▶ BLOCO DE TEXTO
------------------------
Amor sem preço
Assistir a um jogo do Atlético Paranaense ao vivo é um patrimônio da humanidade. Todos os seres humanos deveriam usufruí-lo pelo menos uma vez na vida, no estádio Joaquim Américo, na região centro-sul da América do Sul. Ainda mais em partidas como aquela obra de arte de 5 x 0 contra o Atlético Mineiro, em 2004, o 7 x 2 no Vasco e o 5 x 4 no Cruzeiro, em 2005, ou os memoráveis 4 x 2 e 5 x 2 no São Caetano, respectivamente em 2001 e 2004. Ou ainda todos os jogos contra o São Paulo, que, apesar de todas as imponderabilidades do futebol, invariavelmente têm sempre resultado favorável a nós.
O futebol é o esporte, pra não dizer uma das atividades econômicas, que mais movimentam grana no mundo. Quando cobramos jogadores para reforçar o time, ou técnicos de renome, valorizados, pra não dizer melhor estrutura (que o clube já se esforça em manter anos-luz à frente de qualquer outro no Brasil), do que estamos falando? De dinheiro, oras! E de onde ele vem? Fundamentalmente, da massa de torcedores que colaboram com o clube em todos os sentidos: usando a marca do Atlético, comparecendo aos jogos, reconhecendo as marcas que apoiam o Atlético, comprando o pay-per-view etc. Tudo isso reverte em dinheiro, que reverte em conquistas, que atrai mais torcedores etc, completando o círculo virtuoso. O nosso Atlético é o único na região sul do Brasil, além do Inter, que está na Primeira Divisão há mais de 12 anos; além de outros seis, o único no Brasil. Tudo isso custa.
------------------------
▶ DADOS DISPONÍVEIS
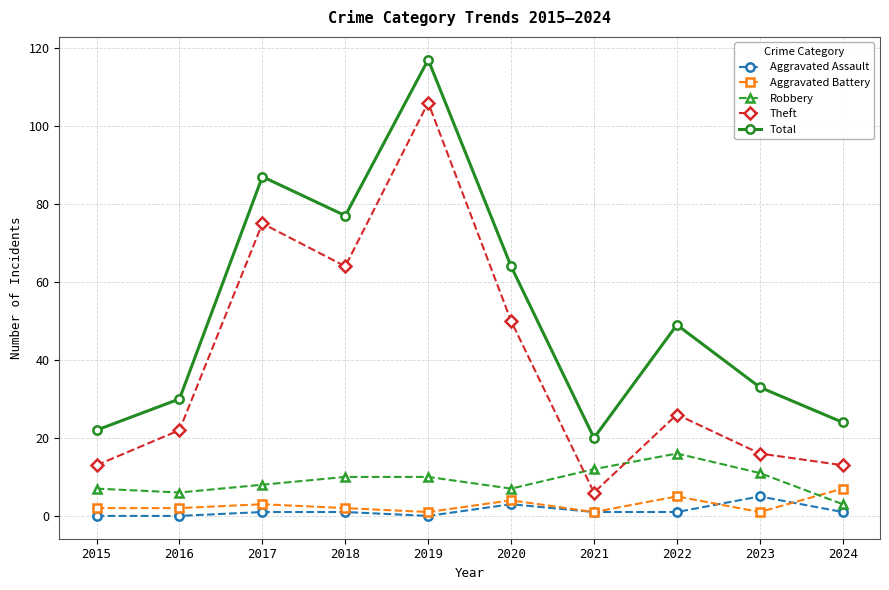

True or false: Total has a value of 51 at 2018.

False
------------------------
▶ ORDEM DE TRABALHO 1
Responda sobre o texto a respeito do Atlético Paranaense:
(a) Em qual estádio o texto recomenda assistir a um jogo do time?
(b) Qual foi o placar da partida contra o Vasco citada no texto?
(c) Há quanto tempo, segundo o texto, o Atlético está na Primeira Divisão?
▶ ORDEM DE TRABALHO 2
Transcreva, do texto sobre o Atlético Paranaense, o trecho que se inicia com as palavras "Amor sem preço" e se encerra com "favorável a nós.".
▶ ORDEM DE TRABALHO 3
Prossiga o texto sobre o Atlético Paranaense a partir do ponto em que ele para.
Os dados não têm relação com o texto.

▶ RESULTADO DO EXERCÍCIO 1
(a) No estádio Joaquim Américo.
(b) 7 x 2.
(c) Há mais de 12 anos.

▶ RESULTADO DO EXERCÍCIO 2
Amor sem preço
Assistir a um jogo do Atlético Paranaense ao vivo é um patrimônio da humanidade. Todos os seres humanos deveriam usufruí-lo pelo menos uma vez na vida, no estádio Joaquim Américo, na região centro-sul da América do Sul. Ainda mais em partidas como aquela obra de arte de 5 x 0 contra o Atlético Mineiro, em 2004, o 7 x 2 no Vasco e o 5 x 4 no Cruzeiro, em 2005, ou os memoráveis 4 x 2 e 5 x 2 no São Caetano, respectivamente em 2001 e 2004. Ou ainda todos os jogos contra o São Paulo, que, apesar de todas as imponderabilidades do futebol, invariavelmente têm sempre resultado favorável a nós.

▶ RESULTADO DO EXERCÍCIO 3
Queremos reforços no campo? Que tal oferecermos reforços na arquibancada? Não apenas com o grito, a torcida e a cobrança, mas com o que é muito mais efetivo o dinheiro, pelo qual o futebol mundial se move. Afinal, quem cobra reforços para o time não reconhece que o clube precisa de colaboração efetiva?
E cobramos de quem? Da diretoria, que participa das mesmas aflições que nós. Eu participei da campanha da chapa de oposição nas eleições do fim do ano passado. Mas não posso deixar de reconhecer que a atual gestão se esforça ao máximo pelo bem do Atlético. Essas pessoas precisam principalmente de apoio, talvez de algumas críticas. Mas quem vive de criticar o Atlético são os vários pequenos rivais e nunca vi eles terem razão.
Não é a torcida inteira quem está reclamando do aumento da mensalidade, pelo simples fato de que ela não paga mensalidade. Entre os milhões de torcedores, uma diminuta parcela pode pagar o valor justo para usufruir o privilégio de tornarem-se sócios. E, entre esses, uma parcela menor ainda é formada pelos descontentes com o aumento.
O sócio o nome já diz não é a mesma coisa que o torcedor comum. Ele é partícipe das decisões do clube e, no Atlético, tem poder de voto. É co-responsável pelas decisões da diretoria que escolheu, e, por isso, deve esforçar-se para manter as discussões dentro do âmbito administrativo do clube a que pertence, e procurar apoiá-las sempre que isso, apesar de difícil, for razoável. É isso, principalmente, que faz um grande clube a coragem de seu sócio. Não fica discutindo vinte reais discute o futuro do clube. Não se sente vítima da diretoria sente-se parte dela.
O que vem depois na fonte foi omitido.